Après une première saison NCAA à Missouri et 14 minutes dans le tournoi national, Diarra met le cap sur North Carolina State. Un programme deux fois titré (1974, 1983) mais maltraité depuis par les géants de sa conférence (l'ACC) : Duke, Virginia, Syracuse, Louisville et North Carolina, 13 titres cumulés depuis 1983. « Je me suis retrouvé dans leur mentalité d'outsiders. Je voulais prouver que NC State existe et moi aussi », martèle Diarra qui tape dans l'oeil de son coach dès l'été dernier. « C'est notre joueur le plus complet. Il pense même qu'il est un meneur », se réjouissait Kevin Keatts. « Je sais que je ne suis pas meneur, à part au playground avec les amis, mais mon oncle a toujours voulu que je sache tout faire : passer, dribbler, tirer (32 % à trois points cette saison) », corrige le Français.
Le conte de fées du printemps a bien failli être mort-né. Mal classé, NC State a obtenu son ticket pour le tournoi national au prix d'une semaine incroyable dans le tournoi final de l'ACC. En cinq jours, le Wolfpack a scalpé Louisville, Syracuse, Duke, Virginia et North Carolina pour obtenir son ticket vers la « March Madness ». Tête de série numéro 11, NC State a déjoué les pronostics sur ses quatre premiers matches jusqu'à écoeurer Duke une nouvelle fois (76-64). Neuf matches couperets disputés par Diarra... en plein Ramadan. « J'y suis habitué depuis des années », balaie l'ailier qui se lève à six heures pour s'alimenter et tenir jusqu'au coucher du soleil.
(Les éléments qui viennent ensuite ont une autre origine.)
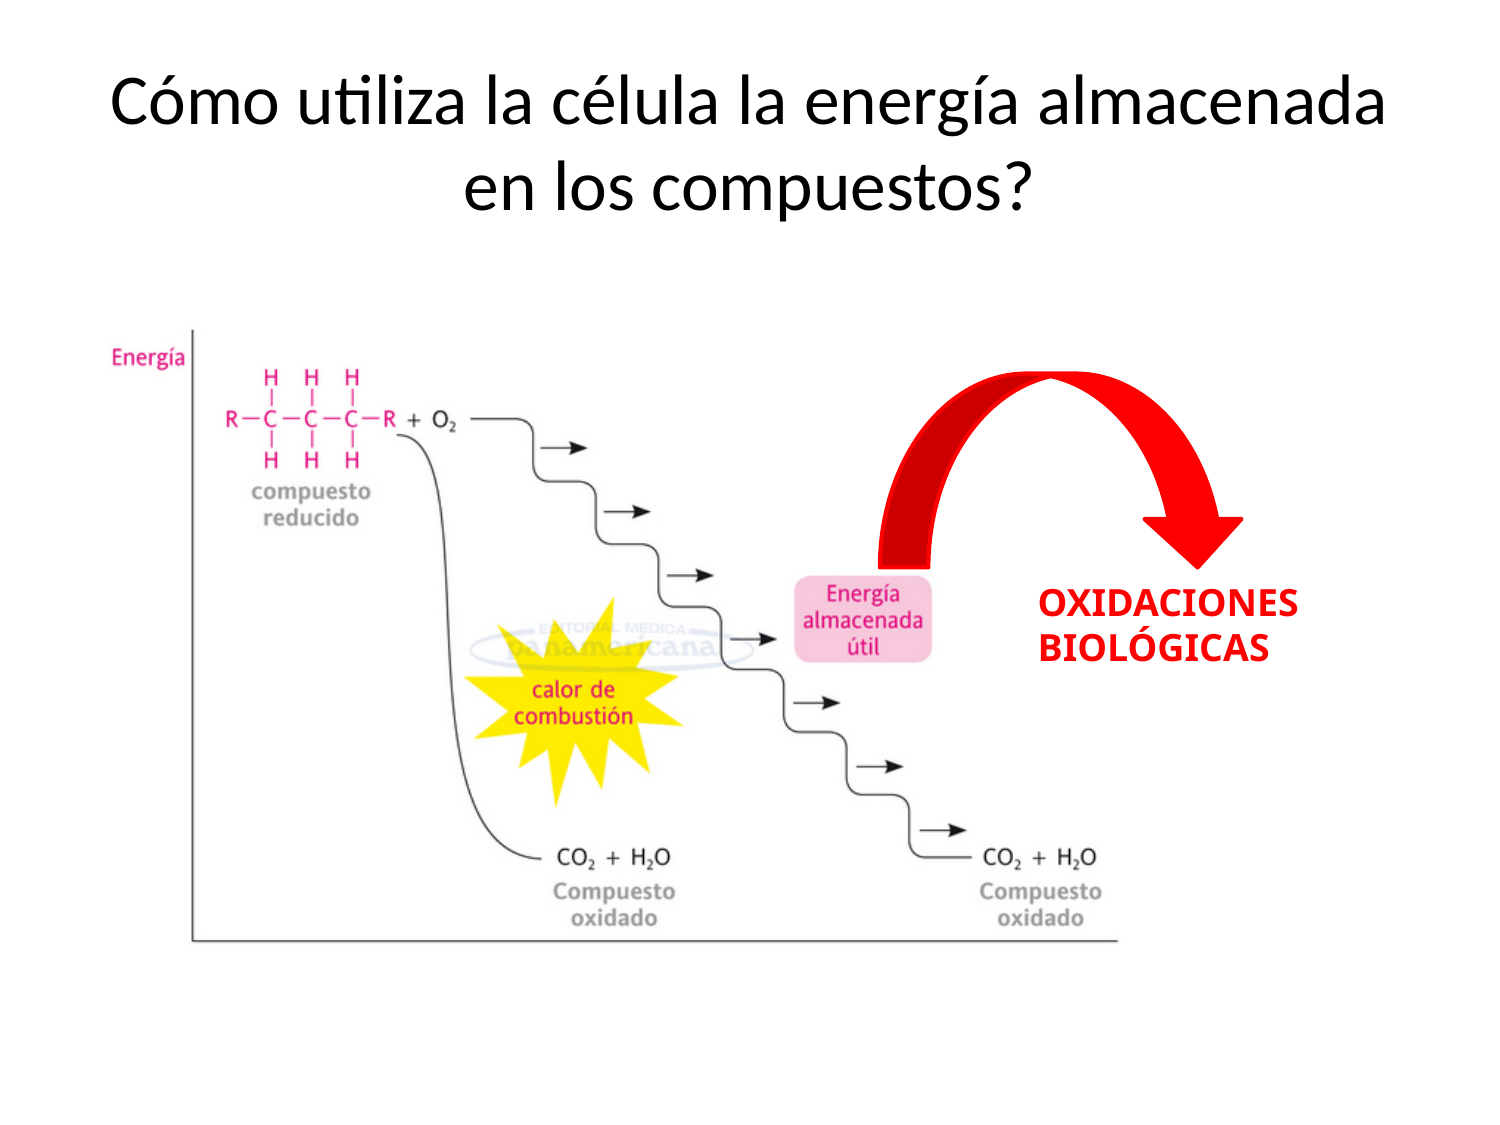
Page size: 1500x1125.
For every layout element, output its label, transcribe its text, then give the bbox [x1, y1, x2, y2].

text_box OXIDACIONES BIOLÓGICAS [1133, 571, 1378, 722]
text_box [1133, 386, 1244, 570]
title Cómo utiliza la célula la energía almacenada en los compuestos? [75, 45, 1425, 233]
picture [95, 299, 1129, 995]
Un rythme de forçat qui a suscité l'admiration outre-Atlantique. Sur la route d'un improbable titre national, l'avant-dernier obstacle, samedi (dimanche 0h10 en France) prend désormais la forme d'une montagne canadienne. Zach Edey, 222 centimètres et 40 points en quarts avec Purdue pour détruire Tennessee. En finale lundi, le tenant du titre UConn pourrait attendre le Wolfpack au bout d'un week-end sous les projecteurs et l'oeil des scouts NBA. Un rêve pour Mohamed Diarra ? « Non, un objectif. Je me dis que c'est accessible avec mes qualités, avec ma taille. Notre devise ici c'est "Why not us ?" (Pourquoi pas nous ?), donc pourquoi pas moi ? ».